Steve Thatcher broke off as a knock sounded on the door. Ned Dargan turned sharply. His hand slipped toward his hip pocket, where an automatic nestled, as they peered at the panels. Thatcher quickly stepped close.
“Who’s there?”
“Western Union.”
Thatcher hesitated, frowning, then stepped back and gestured Dargan to answer the summons. Dargan, squaring his shoulders, turned the knob. His hand was still on his gun; but when he saw the uniformed boy outside, his fingers unflexed.
“Sure that’s for me?”
“Sam Daniels?”
Dargan peered at the small, square box in the boy’s hand. Quickly he signed, and took the parcel. He closed the door, heard the messenger going down the stairs, and looked up to find Steve Thatcher staring at him widely.
“Careful, Angel!”
Thatcher jerked gloves from his pocket and pulled them on. He took the box from Dargan’s blunt fingers and tore at the string. He ripped off the paper and lifted the cover. An inarticulate gasp broke through his lips as he peered at the thing inside.

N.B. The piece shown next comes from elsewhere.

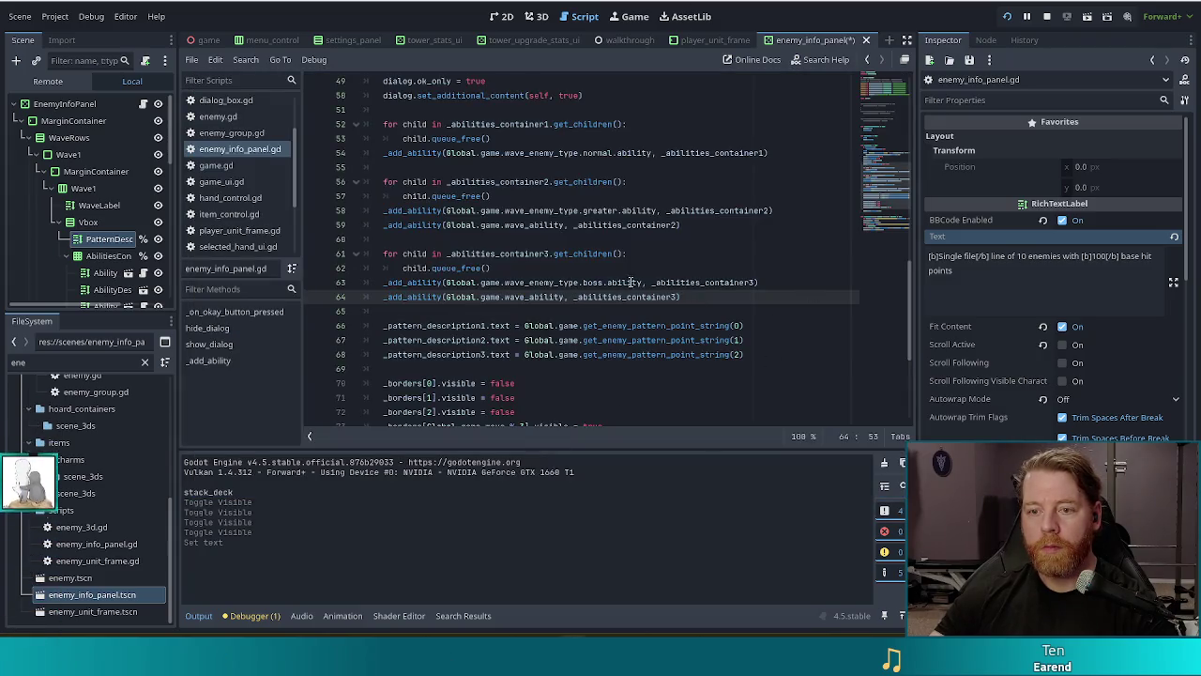
scroll(696, 325, "up", 6)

It was the modeled brass head of a man, the eyes bulging, the lips drawn into a horrible grin—the grimace that denoted death by tetanus!
Dargan lifted horrified eyes to Steve Thatcher’s face. Thatcher recoiled from the box, and blurted:
“It’s their—warning!”
“Gosh, Boss! They have spotted me!”
Thatcher’s face was deathly white. “Angel, put on gloves—quick!” As Dargan complied with alacrity, Thatcher strode to the window and looked out upon the empty street. Quickly he drew the shade. “Don’t touch anything—not anything you can avoid touching. Don’t even pack now, Angel.”
“Gosh, Boss, I—”
“There might be a pin somewhere in your stuff. A pin dipped in bacilli tetani and placed so that it’ll prick you. That would be enough, Angel. Come on—we’re going.”
Dargan muttered angrily. “Okay, Boss, I’ll beat it. But you can’t come with me. What if somebody saw us leaving together? They’d know then that you’re working with me—and you’d get one of those ugly brass heads yourself!”
“I’m taking that chance. I’m going with you, Angel, because it’s up to me to see that you get out of here safe. Grab that hat, and come on!”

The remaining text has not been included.